Issue
68
Left-Handed Girl

- Director:Shih-Ching Tsou|
- Screenwriter:Shih-Ching Tsou, Sean Baker|
- Distributor:Netflix|
- Year:2025
It’s been more than 20 years since Shih-Ching Tsou directed a movie, not that she hasn’t been busy.
She’s produced four of her Take Out co-director Sean Baker’s films in the interim — Starlet, Tangerine, The Florida Project, and Red Rocket — and continues that collaboration with Left-Handed Girl, which he edited, co-wrote, and produced. On the other side of the camera are three women who deliver uniformly marvelous performances: Janel Tsai, Ma Shih-yuan, and nine-year-old wunderkind Nina Ye in the titular role. Now available on Netflix after a brief theatrical run that’s become de rigueur for the streamer’s awards-season offerings, Left-Handed Girl is joyful in a way that only the most bittersweet stories can be.
It follows single mother Shu-Fen (Tsai) and her daughters I-Ann (Ma) and I-Jing (Ye) as they return to Taipei after a number of years rebuilding their lives away from the bustling city and, we’ll slowly learn, concealing secrets that can only stay hidden for so long. They’re both a family and a team, but there’s dissension in the ranks as their new roles are quickly defined: Shu-Fen runs a noodle shop in a vibrant night market, I-Ann works as a “betel nut beauty” to men who come for the mild stimulants and stay for the revealing outfits, and I-Jing is blissfully unaware of their fraught circumstances.

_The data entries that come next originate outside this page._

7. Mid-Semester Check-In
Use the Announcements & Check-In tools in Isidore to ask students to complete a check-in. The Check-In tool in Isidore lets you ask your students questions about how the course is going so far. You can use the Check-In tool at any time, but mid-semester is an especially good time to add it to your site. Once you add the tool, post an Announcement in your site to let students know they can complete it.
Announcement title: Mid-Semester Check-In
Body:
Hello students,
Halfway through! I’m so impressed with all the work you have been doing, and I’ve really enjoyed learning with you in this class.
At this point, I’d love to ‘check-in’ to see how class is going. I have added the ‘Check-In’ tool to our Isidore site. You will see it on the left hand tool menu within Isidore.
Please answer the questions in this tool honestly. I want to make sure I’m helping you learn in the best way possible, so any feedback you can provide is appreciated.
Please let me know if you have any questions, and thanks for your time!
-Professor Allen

Superstitions about left-handedness have long abounded, ranging from fears of mere uncleanliness to biblical unholiness. Those seeking to co-opt the concept in their favor — including countless metal bands and self-styled practitioners of the occult — have adopted it as a symbol of individuality and self-determination, while traditionalists regard the left hand in similar terms as idle hands. I-Jing’s grandfather belongs to the latter camp, a dogmatic adherent to the belief that said appendage belongs to the devil. This allows the little girl to blame her childish misdeeds on her “devil hand,” but it also brings her great shame — if she can’t help the fact that she’s left-handed, what can she do about her supposed devilry?

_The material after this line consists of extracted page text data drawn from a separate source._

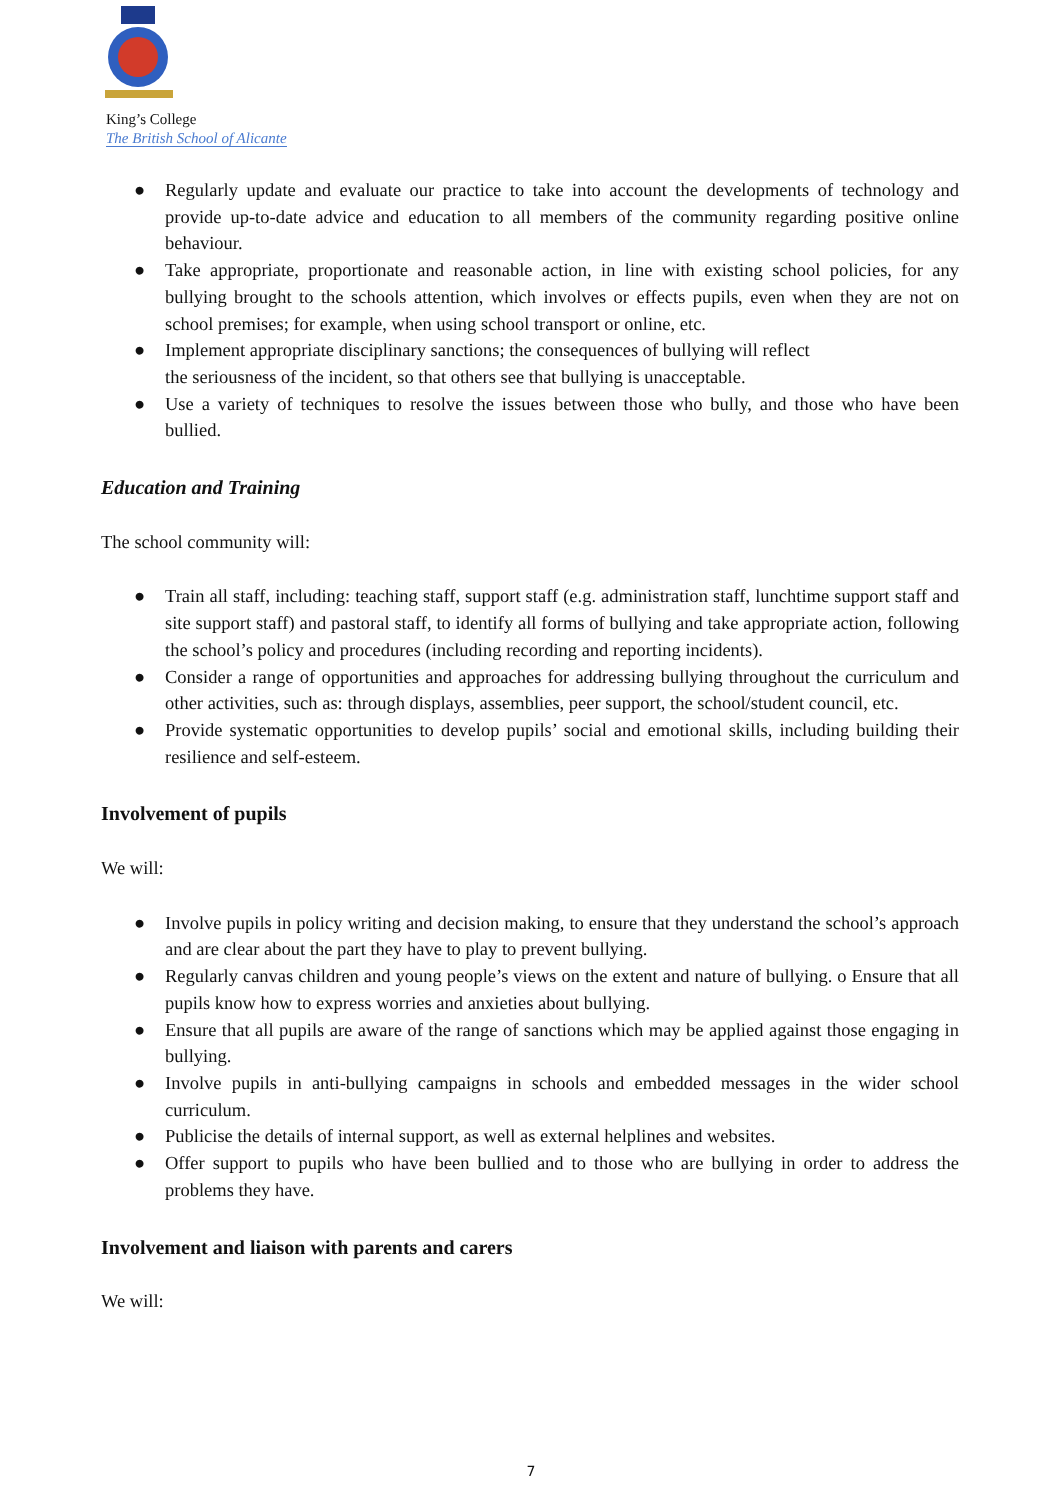King’s College
The British School of Alicante
● Regularly update and evaluate our practice to take into account the developments of technology and provide up-to-date advice and education to all members of the community regarding positive online behaviour.
● Take appropriate, proportionate and reasonable action, in line with existing school policies, for any bullying brought to the schools attention, which involves or effects pupils, even when they are not on school premises; for example, when using school transport or online, etc.
● Implement appropriate disciplinary sanctions; the consequences of bullying will reflect
the seriousness of the incident, so that others see that bullying is unacceptable.
● Use a variety of techniques to resolve the issues between those who bully, and those who have been bullied.
Education and Training
The school community will:
● Train all staff, including: teaching staff, support staff (e.g. administration staff, lunchtime support staff and site support staff) and pastoral staff, to identify all forms of bullying and take appropriate action, following the school’s policy and procedures (including recording and reporting incidents).
● Consider a range of opportunities and approaches for addressing bullying throughout the curriculum and other activities, such as: through displays, assemblies, peer support, the school/student council, etc.
● Provide systematic opportunities to develop pupils’ social and emotional skills, including building their resilience and self-esteem.
Involvement of pupils
We will:
● Involve pupils in policy writing and decision making, to ensure that they understand the school’s approach and are clear about the part they have to play to prevent bullying.
● Regularly canvas children and young people’s views on the extent and nature of bullying. o Ensure that all pupils know how to express worries and anxieties about bullying.
● Ensure that all pupils are aware of the range of sanctions which may be applied against those engaging in bullying.
● Involve pupils in anti-bullying campaigns in schools and embedded messages in the wider school curriculum.
● Publicise the details of internal support, as well as external helplines and websites.
● Offer support to pupils who have been bullied and to those who are bullying in order to address the problems they have.
Involvement and liaison with parents and carers
We will:
7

Left-Handed Girl is at its most immersive and moving when simply showing us the world from I-Jing’s innocent perspective as she navigates the neon lights and questionable goods of the night market. Her wide-eyed view of these unique environs brings to mind The Florida Project’s Moonee (Brooklynn Prince), a similarly precocious child brought to life by a gifted youngster. This is easily the best-looking film ever shot on an iPhone, a title that previously belonged to Tangerine; cinematographers Ko-Chin Chen and Tzu-Hao Kao offer a sensory, ground-level view of Tsou’s hometown with enough grace and verve to have you looking up flights. The creative team does a better, more authentic job of capturing the world through its heroine’s eyes than most movies about children, using wide angles that suggest Tsou was inclined to literally show more of her characters and her setting than traditional lensing would allow.

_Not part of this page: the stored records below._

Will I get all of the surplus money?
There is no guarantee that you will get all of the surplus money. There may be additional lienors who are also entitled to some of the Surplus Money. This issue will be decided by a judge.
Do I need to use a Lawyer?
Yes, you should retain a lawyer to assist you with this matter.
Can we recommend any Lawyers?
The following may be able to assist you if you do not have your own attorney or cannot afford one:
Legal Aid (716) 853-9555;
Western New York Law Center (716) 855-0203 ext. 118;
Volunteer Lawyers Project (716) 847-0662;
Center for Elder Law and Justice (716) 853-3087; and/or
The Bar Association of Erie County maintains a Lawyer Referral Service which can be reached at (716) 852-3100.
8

If she can’t help the fact that she’s left-handed, what can she do about her supposed devilry?
All three performances are magnificent. You feel as though you’re watching an actual family’s home movies, though only some are the kind they’d want to remember. “Did your sister pick you up on time?” Shu-Fen asks I-Jing one night. “No, but she told me to say she did,” is the girl’s adorable response. Mom quickly falls several months behind on the rent for her noodle stand, leaving her no choice but to ask her own mother for money; the matriarch is considerably less warm than her daughter and granddaughters, openly favoring Shu-Fen less than her siblings and denying her request. Before I-Jing can chime in on their financial situation, she’s cut off by her older sister: “If you make money, you can have opinions.”
Neorealist trappings aside, this is far from a gloomy exercise in miserablism. Left-Handed Girl is about both a family and a city in flux, rendering both in bright, vivid colors that leave little room for darkness. There are scooter rides through Taipei’s hectic streets, solo dance parties in the cramped apartment, and even a pet meerkat. In one of the most memorable sequences, I-Ann gently prods I-Jing to return the many knick-knacks she’s stolen from various stalls in the night market (“my devil hand did it,” she says in defense of her shoplifting). Without exception, every shopkeeper asks her not to do it again but assures her it’s not that big a deal. In receiving their grace and forgiveness, I-Jing learns a much more valuable lesson than her grandpa would ever teach her: You may not be able to decide which hand you use, but you can choose how you use it.